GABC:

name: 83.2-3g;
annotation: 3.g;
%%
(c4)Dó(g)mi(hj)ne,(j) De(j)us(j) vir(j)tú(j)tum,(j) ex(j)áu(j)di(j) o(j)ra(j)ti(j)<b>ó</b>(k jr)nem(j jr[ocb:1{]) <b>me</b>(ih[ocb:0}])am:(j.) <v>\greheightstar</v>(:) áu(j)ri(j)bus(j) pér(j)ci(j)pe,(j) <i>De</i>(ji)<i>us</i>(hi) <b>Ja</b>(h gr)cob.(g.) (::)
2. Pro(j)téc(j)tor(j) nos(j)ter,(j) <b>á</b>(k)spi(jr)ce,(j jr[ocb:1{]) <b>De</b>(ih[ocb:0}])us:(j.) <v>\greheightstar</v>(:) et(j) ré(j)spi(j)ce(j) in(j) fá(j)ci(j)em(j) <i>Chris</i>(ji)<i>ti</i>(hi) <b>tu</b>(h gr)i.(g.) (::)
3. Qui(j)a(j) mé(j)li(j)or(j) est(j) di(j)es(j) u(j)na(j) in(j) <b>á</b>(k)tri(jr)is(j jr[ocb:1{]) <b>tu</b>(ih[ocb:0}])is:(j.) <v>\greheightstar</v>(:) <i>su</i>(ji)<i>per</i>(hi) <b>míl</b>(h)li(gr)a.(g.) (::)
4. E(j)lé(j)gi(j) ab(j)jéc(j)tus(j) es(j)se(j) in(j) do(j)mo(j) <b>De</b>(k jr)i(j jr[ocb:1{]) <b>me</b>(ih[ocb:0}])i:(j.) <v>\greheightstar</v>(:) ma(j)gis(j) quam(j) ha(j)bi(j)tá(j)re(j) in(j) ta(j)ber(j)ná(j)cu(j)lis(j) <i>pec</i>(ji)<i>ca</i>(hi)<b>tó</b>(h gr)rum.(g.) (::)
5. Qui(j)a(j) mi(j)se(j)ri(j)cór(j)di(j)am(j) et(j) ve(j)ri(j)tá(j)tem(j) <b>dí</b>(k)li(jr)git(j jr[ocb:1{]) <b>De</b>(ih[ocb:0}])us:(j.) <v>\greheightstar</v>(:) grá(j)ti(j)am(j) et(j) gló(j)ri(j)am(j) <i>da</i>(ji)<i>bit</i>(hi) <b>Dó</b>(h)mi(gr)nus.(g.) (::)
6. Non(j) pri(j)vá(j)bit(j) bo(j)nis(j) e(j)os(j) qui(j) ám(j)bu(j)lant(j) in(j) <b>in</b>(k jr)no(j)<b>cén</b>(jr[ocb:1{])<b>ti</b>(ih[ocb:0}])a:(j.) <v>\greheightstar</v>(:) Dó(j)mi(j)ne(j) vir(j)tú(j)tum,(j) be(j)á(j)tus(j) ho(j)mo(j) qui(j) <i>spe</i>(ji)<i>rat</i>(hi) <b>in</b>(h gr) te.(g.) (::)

------

TASK
In the material, from the line with "name: 83.2-3g;" to the line with "5. Qui(j)a(j) mi(j)se(j)ri(j)cór(j)di(j)am(j)", replace "annotation" with "mode" and reproduce only those lines, with everything else unchanged.

CORRECT OUTPUT
name: 83.2-3g;
mode: 3.g;
%%
(c4)Dó(g)mi(hj)ne,(j) De(j)us(j) vir(j)tú(j)tum,(j) ex(j)áu(j)di(j) o(j)ra(j)ti(j)<b>ó</b>(k jr)nem(j jr[ocb:1{]) <b>me</b>(ih[ocb:0}])am:(j.) <v>\greheightstar</v>(:) áu(j)ri(j)bus(j) pér(j)ci(j)pe,(j) <i>De</i>(ji)<i>us</i>(hi) <b>Ja</b>(h gr)cob.(g.) (::)
2. Pro(j)téc(j)tor(j) nos(j)ter,(j) <b>á</b>(k)spi(jr)ce,(j jr[ocb:1{]) <b>De</b>(ih[ocb:0}])us:(j.) <v>\greheightstar</v>(:) et(j) ré(j)spi(j)ce(j) in(j) fá(j)ci(j)em(j) <i>Chris</i>(ji)<i>ti</i>(hi) <b>tu</b>(h gr)i.(g.) (::)
3. Qui(j)a(j) mé(j)li(j)or(j) est(j) di(j)es(j) u(j)na(j) in(j) <b>á</b>(k)tri(jr)is(j jr[ocb:1{]) <b>tu</b>(ih[ocb:0}])is:(j.) <v>\greheightstar</v>(:) <i>su</i>(ji)<i>per</i>(hi) <b>míl</b>(h)li(gr)a.(g.) (::)
4. E(j)lé(j)gi(j) ab(j)jéc(j)tus(j) es(j)se(j) in(j) do(j)mo(j) <b>De</b>(k jr)i(j jr[ocb:1{]) <b>me</b>(ih[ocb:0}])i:(j.) <v>\greheightstar</v>(:) ma(j)gis(j) quam(j) ha(j)bi(j)tá(j)re(j) in(j) ta(j)ber(j)ná(j)cu(j)lis(j) <i>pec</i>(ji)<i>ca</i>(hi)<b>tó</b>(h gr)rum.(g.) (::)
5. Qui(j)a(j) mi(j)se(j)ri(j)cór(j)di(j)am(j) et(j) ve(j)ri(j)tá(j)tem(j) <b>dí</b>(k)li(jr)git(j jr[ocb:1{]) <b>De</b>(ih[ocb:0}])us:(j.) <v>\greheightstar</v>(:) grá(j)ti(j)am(j) et(j) gló(j)ri(j)am(j) <i>da</i>(ji)<i>bit</i>(hi) <b>Dó</b>(h)mi(gr)nus.(g.) (::)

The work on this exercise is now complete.